Every year around this time, you can be sure of two types of stories: the first will be about how much productivity is lost
thanks to March Madness (NCAA basketball tournament, for those who don't know) and the second is about how the customary March Madness pools are probably illegal gambling. This year, it's been turned up a notch, thanks to reports like this one in PC World claiming that the FBI is looking into the brackets available on Facebook
thanks to a CBS Sportsline app. From reading the article, you'd think that the FBI is spending valuable resources trying to track down your office pool or the pool among your college buddies. Except... the article doesn't quote anyone at the FBI or even indicate that it tried to get the FBI to comment on the matter. It merely points to a Chicago Tribune article that says Facebook may face "scrutiny,"
but also provides no proof. That one at least has an FBI quote, but it's clearly in response to a question from the reporter over whether or not such pools violate the law -- not about whether the FBI is actually investigating Facebook.

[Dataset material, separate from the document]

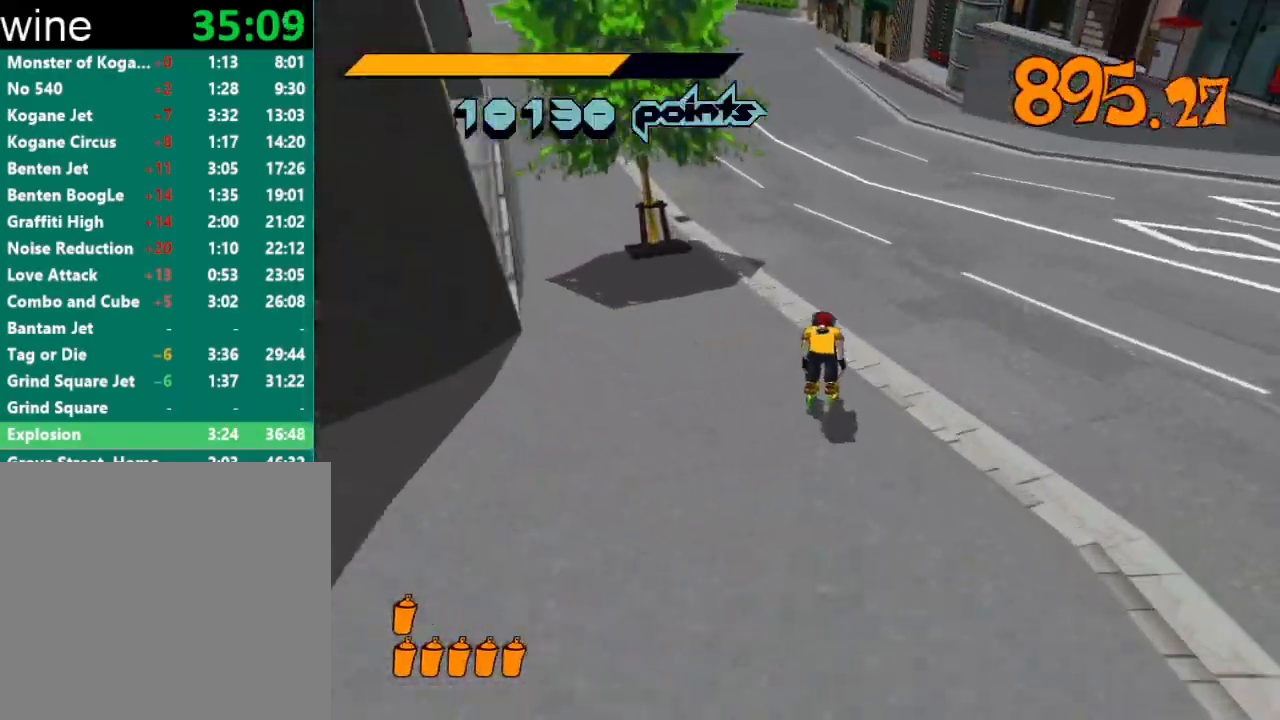
{"buttons": ["R2"], "left_stick": "up-left", "right_stick": "center", "events": []}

The PC World report also points to a blog post saying that Facebook is coming under FBI scrutiny
, but again provides no proof, other than some unsourced conjecture about the FBI "loitering" around Facebook -- and another link. This one goes to a report at a site called Online Casino Reports
, which also gets a quote from the FBI -- but again, it appears to be in response to a question about the legality of betting pools, but not claiming that there's any sort of ongoing investigation. While there's a chance it's happening, there seems to be a bunch of folks reporting on this with no actual evidence that the FBI is looking at this. The only quote from the FBI came from the Chicago Tribune and was clearly in response to a question about the legality of betting on March Madness, not about any investigation into Facebook. So, chances are, the FBI isn't going to burst in on Mark Zuckerberg for putting a couple bucks on North Carolina to win it all -- or on you for picking Cornell (go Big Red) to beat Stanford this Thursday in the opening round, but if you want to be safe, maybe don't bet any money on it in the first place.